06/26/2026 | News release | Distributed by Public on 06/26/2026 13:32
« La Charte est née de la catastrophe - et du courage de bâtir un monde meilleur », a rappelé le Secrétaire général de l'ONU, António Guterres, lors d'une réunion informelle de l'Assemblée générale consacrée au thème « Plus forts, ensemble. Une Charte. Un avenir ».
Adoptée en 1945 au lendemain de deux guerres mondiales, la Charte portait un engagement fondateur : « sauver les générations futures du fléau de la guerre », réaffirmer les droits humains fondamentaux et promouvoir le progrès social. Mais dans un monde marqué par les conflits, les crises climatiques, les inégalités croissantes et les tensions géopolitiques, cet engagement est confronté à des défis sans précédent.

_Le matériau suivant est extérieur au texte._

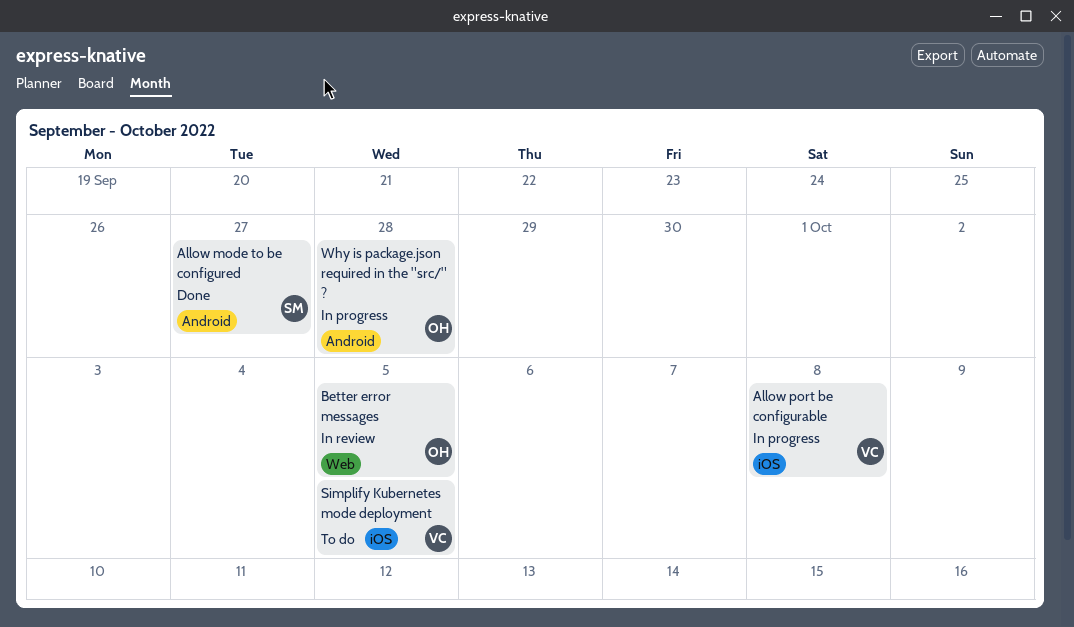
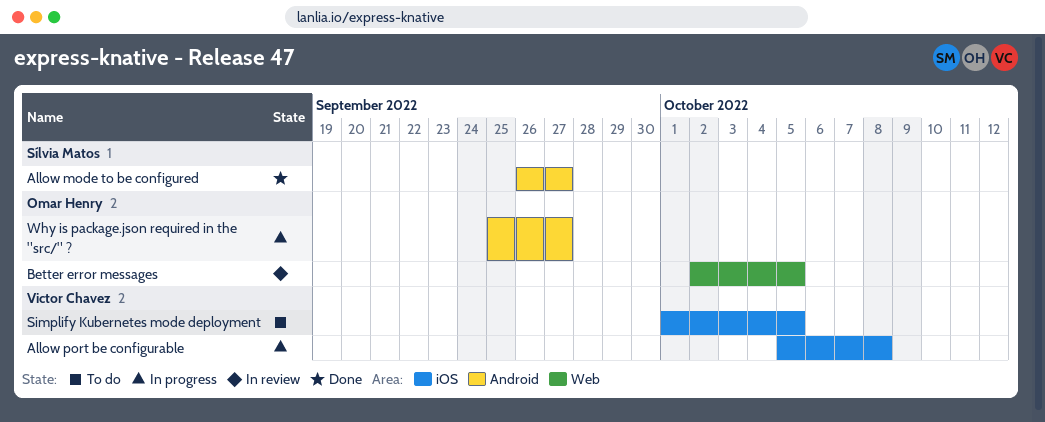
Why is package.json required in the "src/" ?, due: Sep 28 -> Sep 27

« Aujourd'hui, cette promesse est testée jusqu'au point de rupture », a averti António Guterres. Il a cité les guerres qui se prolongent, la famine utilisée comme arme, les civils pris pour cibles, les cessez-le-feu brisés et l'affaiblissement du respect du droit international.
Pour le chef de l'ONU, la réponse ne peut être un retrait derrière les frontières nationales. « Aucun pays ne peut gouverner l'intelligence artificielle seul, mettre fin à une pandémie seul, ou protéger sa population contre les chocs mondiaux seul », a-t-il insisté, rappelant que « dans un monde de dangers partagés, la coopération n'est pas de la naïveté ».
La Présidente de l'Assemblée générale des Nations Unies, Annalena Baerbock, a elle aussi défendu le rôle unique de l'Organisation. « Les Nations Unies sont un miracle de l'humanité », a-t-elle déclaré, soulignant que réunir aujourd'hui 193 États membres autour de principes communs, malgré leurs différences politiques, économiques et militaires, serait difficilement imaginable sans l'héritage de 1945.
Mais elle a reconnu que l'ONU devait évoluer. « Une organisation qui a grandi pendant huit décennies, avec des structures qui se chevauchent, plus de 40.000 mandats et 27.000 réunions par an, a besoin d'une réforme profonde pour être plus agile et plus efficace », a-t-elle dit, appelant à faire de l'initiative ONU80 un véritable outil de transformation.
Pour autant, elle a mis en garde contre ceux qui utilisent les faiblesses de l'Organisation pour remettre en cause son existence. Les Objectifs de développement durable, les droits humains et l'action humanitaire, a-t-elle rappelé, « sont les fondamentaux » de la Charte, et non des missions secondaires.
Le Secrétaire général a également appelé à renforcer les institutions multilatérales, notamment à travers une réforme du Conseil de sécurité et de l'architecture financière internationale. « La réforme doit renforcer l'Organisation des Nations Unies - pas l'affaiblir », a-t-il affirmé.
UN Photo/Manuel Elias Les États membres signent le préambule de la Charte des Nations Unies pour commémorer le 75e anniversaire (photo d'archives).Car malgré ses limites, l'ONU continue de produire des résultats concrets, ont insisté les deux dirigeants onusiens. Les Casques bleus protègent les civils, les convois humanitaires apportent une aide vitale aux populations affamées, les campagnes de vaccination sauvent des millions de vies et les médiateurs maintiennent ouverts des espaces de dialogue lorsque toutes les autres portes semblent fermées.
« Le multilatéralisme fonctionne chaque jour », a déclaré António Guterres, rappelant que ses succès sont souvent invisibles. Une guerre évitée grâce à la diplomatie préventive ou une famine empêchée ne font pas toujours les gros titres, mais constituent pourtant le cœur de la mission de l'ONU.
La voix de la jeunesse a également marqué la cérémonie. Mariam Solika, Jeune leader des Objectifs de développement durable de l'ONU et fondatrice de la plateforme numérique The Good News, a appelé à ne pas laisser la peur dominer le récit mondial.
« La seule force plus forte que la peur est l'espoir », a-t-elle déclaré, partageant des histoires de résilience de jeunes confrontés aux crises, notamment celle de Tala, une adolescente palestinienne qui transforme les débris de sa maison détruite en matériaux de reconstruction, ou celle de Nour, une avocate palestinienne qui a créé des espaces d'apprentissage pour des enfants déplacés.
« L'espoir est le courage. L'espoir est la survie », a-t-elle lancé.
Alors que la Charte entre dans sa neuvième décennie, le message porté à l'Assemblée générale est clair : le monde n'a pas besoin de moins de coopération, mais d'une coopération plus forte, fondée sur les principes qui ont guidé la création de l'ONU.
« La Charte est une promesse de continuer à essayer, surtout lorsque les vents contraires sont les plus forts », a conclu Annalena Baerbock.